İşgale, Sosyal Yıkıma ve Anti Terör Yasalarına Karşı 1 Mayısta ALANLARA
Share on Facebook Share on Twitter
 
Diğer yazılar
 

1 Mayıs Avustralyalı işçiler, 1856'da, sekiz saatlik işgünü kazanmak için, bir proleter gün yaratma fikriyle gösteriler yaparak, toplantılar ve eğlenceler düzenleyerek, hep birlikte bir günlük iş bırakmaya karar verdiler.

Avustralyalı isçilerin örneğini ilk izleyen Amerikali işçiler, 1886'da l Mayıs'ın evrensel bir iş bırakma günü olmasına karar verdiler, l Mayıs'ta 200 bin Amerikalı işçi iş bıraktı ve 8 saatlik işgünü talebinde bulundu.

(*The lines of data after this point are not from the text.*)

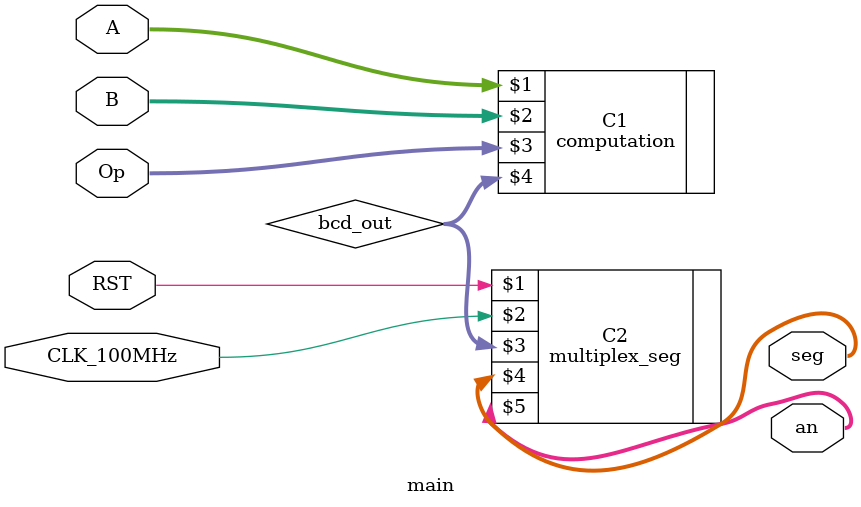
<source format=v>
`timescale 1ns / 1ps


module main(RST, CLK_100MHz,A,B,Op,seg,an);

input RST, CLK_100MHz;
input [7:0] A,B;
input [3:0] Op;
output [6:0] seg;
output [7:0] an;

wire [11:0] bcd_out;

computation C1(A,B,Op,bcd_out);

multiplex_seg C2 (RST, CLK_100MHz, bcd_out,seg,an);
endmodule

</source>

Şikago'lu işçilerin bu eylemine Amerikan burjuvazisi vahşice saldırdı, yüzlerce işçi yaralanırken dört işçi de şehit düştü.

Güçlenen ve canlanan Avrupa'daki işçi hareketinin en güçlü ifadesi olarak 1889'da toplanan Uluslararası İşçiler Kongresi, sekiz saatlik işgünü talebinin en başta yer alması fikriyle, 1 Mayıs'ın tüm ülkelerde Uluslararası Birlik, Mücadele ve Dayanışma günü olarak kutlanmasını ve l Mayıs 1890'da grev yapılmasını kararlaştırdı.

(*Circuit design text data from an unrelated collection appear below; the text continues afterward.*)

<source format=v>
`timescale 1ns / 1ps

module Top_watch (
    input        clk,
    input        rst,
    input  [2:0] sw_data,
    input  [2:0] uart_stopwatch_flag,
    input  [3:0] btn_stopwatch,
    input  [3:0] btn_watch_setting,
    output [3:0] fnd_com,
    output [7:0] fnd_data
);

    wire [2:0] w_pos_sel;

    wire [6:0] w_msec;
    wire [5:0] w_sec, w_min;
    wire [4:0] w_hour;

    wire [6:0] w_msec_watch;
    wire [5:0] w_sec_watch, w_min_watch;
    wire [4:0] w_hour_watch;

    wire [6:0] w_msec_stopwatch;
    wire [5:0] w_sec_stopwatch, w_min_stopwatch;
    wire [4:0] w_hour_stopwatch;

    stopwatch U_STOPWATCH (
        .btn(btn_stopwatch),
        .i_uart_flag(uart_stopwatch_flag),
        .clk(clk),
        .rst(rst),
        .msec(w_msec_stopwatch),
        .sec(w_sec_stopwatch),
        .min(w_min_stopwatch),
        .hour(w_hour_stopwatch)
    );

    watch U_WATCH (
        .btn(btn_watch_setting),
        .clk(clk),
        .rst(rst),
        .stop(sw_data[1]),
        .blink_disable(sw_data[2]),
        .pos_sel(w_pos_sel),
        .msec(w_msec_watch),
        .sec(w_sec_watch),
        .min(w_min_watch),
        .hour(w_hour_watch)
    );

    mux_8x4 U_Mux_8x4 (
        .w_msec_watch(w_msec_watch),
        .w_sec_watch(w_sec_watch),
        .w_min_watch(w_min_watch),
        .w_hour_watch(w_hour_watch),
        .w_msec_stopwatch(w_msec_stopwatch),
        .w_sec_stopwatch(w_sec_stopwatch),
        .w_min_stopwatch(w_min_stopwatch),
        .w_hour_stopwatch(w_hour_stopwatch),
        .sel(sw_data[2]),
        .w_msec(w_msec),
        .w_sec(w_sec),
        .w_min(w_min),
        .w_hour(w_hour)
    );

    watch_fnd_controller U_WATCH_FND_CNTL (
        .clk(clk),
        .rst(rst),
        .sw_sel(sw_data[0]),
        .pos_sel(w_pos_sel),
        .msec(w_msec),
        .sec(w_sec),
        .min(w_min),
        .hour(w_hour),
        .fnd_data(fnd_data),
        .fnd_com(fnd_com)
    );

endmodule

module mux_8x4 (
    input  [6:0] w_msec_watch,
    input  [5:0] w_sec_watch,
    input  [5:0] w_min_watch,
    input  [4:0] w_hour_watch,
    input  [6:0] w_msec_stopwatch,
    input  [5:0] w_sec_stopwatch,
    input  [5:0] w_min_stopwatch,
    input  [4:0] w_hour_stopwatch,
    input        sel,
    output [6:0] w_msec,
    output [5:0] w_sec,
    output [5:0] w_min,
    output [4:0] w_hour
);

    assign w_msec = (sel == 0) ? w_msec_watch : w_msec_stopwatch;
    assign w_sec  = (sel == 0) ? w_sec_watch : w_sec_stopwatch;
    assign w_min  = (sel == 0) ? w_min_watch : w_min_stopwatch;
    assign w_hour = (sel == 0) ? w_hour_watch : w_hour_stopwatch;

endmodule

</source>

Avrupa işçi sınıfının direngen tutumu sonucu, 1 Mayıs Avrupa'nın birçok ülkesinde işçi sınıfının kendi talepleriyle sokağa çıktığı bir tatil günü olarak kabul ettirilmiştir.

Bu kazanılmıs hakka rağmen, sarı sendikacılar içeriğini boşaltarak 1 Mayıs'ı bir "tatil" günü olarak ele almaya baslamışlardır.

1 Mayıs, bir tatil günü değil, mücadele şiarlarının yükseldiği, uluslararası düzeyde dayanısmanın örüldüğü, burjuvazinin saldırılarına yanıt verildiği bir gün olmalıdır.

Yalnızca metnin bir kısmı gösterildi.